OBJECTIFS
1. Dans le texte sur le hall d'arrivée de l'aéroport de Cointrin, depuis quelle heure les rangs grossissent-ils devant la sortie ce samedi-là ?
2. Écris la suite du texte sur le hall d'arrivée de l'aéroport de Cointrin, en reprenant juste après sa dernière phrase.

TEXTE PROPOSÉ
+ + + + +
Si Genève compte un certain nombre de lieux insolites, la palme revient incontestablement au hall d’arrivée de l’aéroport de Cointrin. Assurément le couloir plus cosmopolite et intergénérationnel du canton. Ici peu importe son rang social, sa fortune ou son origine. Tout le monde s’y croise, dans l’indifférence la plus totale de cette ruche en mouvement perpétuel. Seul compte, le moment ou sortira le passager qu’on est venu attendre. Personne n’est ici par hasard.


En ce samedi de vacances estivales, l’effervescence est à son comble. Depuis 6 heures, les rangs grossissent devant la sortie. On baille encore en déchiffrant distraitement la liste des arrivées sur l’écran. Des enfants courent pour occuper le temps, sautent à cheval sur la ligne rouge. Un néon de démarcation, respecté en bonne discipline helvétique par les visiteurs du jour s’agglutinant derrière, sans y risquer un orteil. La séparation est droite, nette. Seuls les voyageurs sont autorisés à franchir cette frontière virtuelle.

La solitude de l’attente

L’espace «Arrivée» de l’aéroport rassemble toutes les émotions. L’inquiétude des yeux rivés à l’écran passe au soulagement lorsque le mot «landed» clignote. L’impatience des retrouvailles des uns côtoie les interrogations de ceux tergiversant entre fuir dans la seconde ou affronter cet ancien amant dont on ne sait plus grand chose. On y sent indifféremment la joie du retour attendu, la peur de l’inconnu ou la tristesse d’avoir laissé des êtres chers au bord d’un tarmac lointain.

Les souvenirs défilent dans la solitude de l’attente. Le brouhaha n’interfère pas dans les pensées, pas même les cris de joie scellant les retrouvailles d’une famille. Un homme, jeune, arrive en courant, un bouquet de fleur à la main. Des enfants, sans doute réveillés tôt, s’endorment sur des valises. Des Asiatiques se regroupent devant la sortie, pour une photo de leur arrivée à Genève. Le contraste est marqué entre les arrivants d’un ailleurs fantasmé et ceux qui n’ont vu les étoiles que de Genève.
+ + + + +
FICHES LISTÉES
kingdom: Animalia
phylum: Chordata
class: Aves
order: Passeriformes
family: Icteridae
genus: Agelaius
+ + + + +
RÉSULTATS PAR TÂCHE
1. Depuis 6 heures.

2.
Sur les écrans, on annonce le feu d’artifice du soir, l’événement estival et commercial de la capitale diplomatique de Suisse. Mais personne ne le regarde. Comme dans un match de tennis, les yeux clignent de droite à gauche, dans un ballet rythmé par les sorties.

Au fil des secondes son visage se crispe

Une femme installée dans une chaise roulante déboule de la porte de droite, escortée par un agent au sol. Ils longent la foule; elle cherche, en vain, celui ou celle qui doit l’accueillir. Au fil des secondes son visage se crispe. Personne. L’inquiétude se lit dans ses yeux. Elle ne semble pas parler français, seule en terre inconnue.

Des passagers se bousculent en poussant des chariots débordant de bric et de broc. Des valises cassées, des poussettes pliées, des meubles sous cellophane. L’un d’eux est si rempli qu’on ne voit plus la silhouette de la femme qui le guide. Elle n’est plus toute jeune, fatiguée sous son voile et sa robe noire, elle suit les hommes qui ouvrent le chemin dans la foule. Leur austérité contraste avec la joie des retrouvailles d’une famille, sortie du même vol. Un petit garçon court et saute au cou d’une grand-mère qu’il ne veut plus lâcher.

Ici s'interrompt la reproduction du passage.